Key Takeaways
- Uber Technologies (UBER) reported first quarter 2023 results that beat analysts' estimates on revenue, losses per share, and EBITDA.
- Gross bookings for the company's ridesharing business jumped 40% as customers returned to the road following the pandemic slowdown.
- Shares of Uber posted gains of 11% on May 2 and are currently up 47% in 2023.
Uber (UBER) shares soared 11% as the ridesharing company's revenue soared and it significantly cut its losses.
Uber reported first quarter revenue spiked 29% to $8.82 billion. Its loss of $0.08 per share was down from $3.04 per share the year before. Earnings before interest, taxes, depreciation, and amortization (EBITDA) came in at $761 million. All three were better than analysts’ forecasts.
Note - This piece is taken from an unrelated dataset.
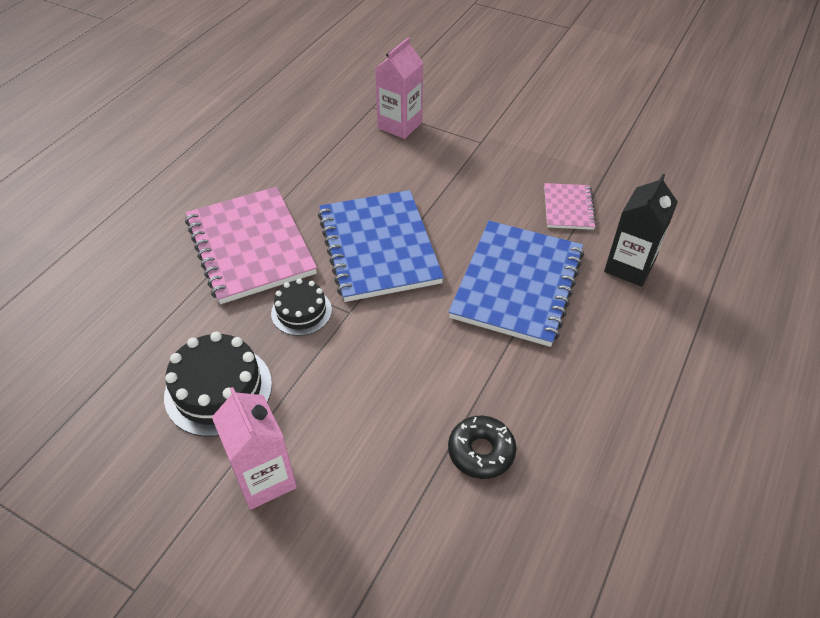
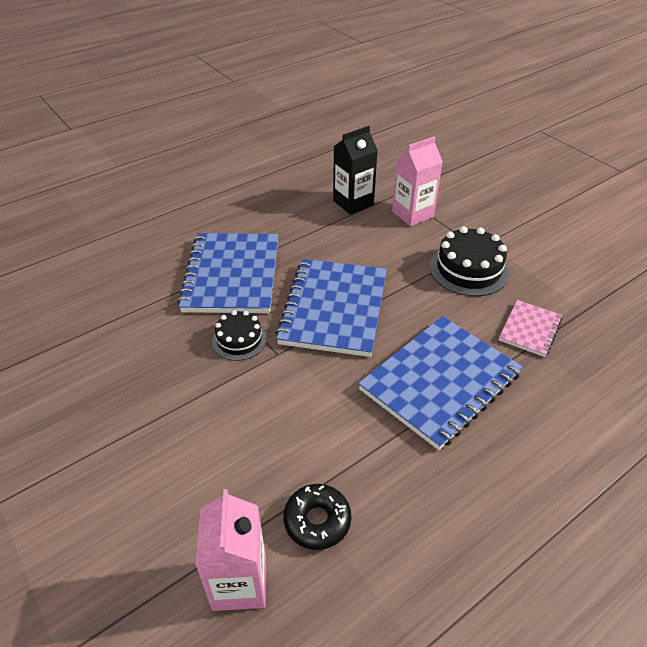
camera: 25 degrees right, 5 degrees down
(218, 390) = (138, 379): black cake -> black cake (468, 269)
(250, 246) = (232, 275): pink notebook -> blue notebook
(264, 478) = (126, 465): pink carton -> pink carton (239, 582)
(629, 267) = (562, 404): black carton -> black carton (353, 203)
The number of trips taken jumped 24% to 2.12 billion. Gross bookings revenue climbed 19% to $31.4 billion. Gross bookings for the company's Mobility unit soared 40% to almost $15 billion as customers returned to the service following the slump during the COVID-19 pandemic. Delivery gross bookings, which exploded during the pandemic lockdowns, was also at $15 billion, an 8% gain.
CEO Dara Khosrowshahi said, "Uber is off to a strong start in 2023." He noted that, as the market faces tighter capital availability and higher interest rates, "we are well positioned to improve our competitive position."
Use of AI
Khosrowshahi also noted that Uber is incorporating artificial intelligence (AI) into its operations and was already using the technology to predict "highly accurate" arrival times for pickups and deliveries. The CEO explained that the company was in the "early stages of using large data models to power improved user experiences and efficiencies."
Shares of Uber Technologies are 47% higher this year.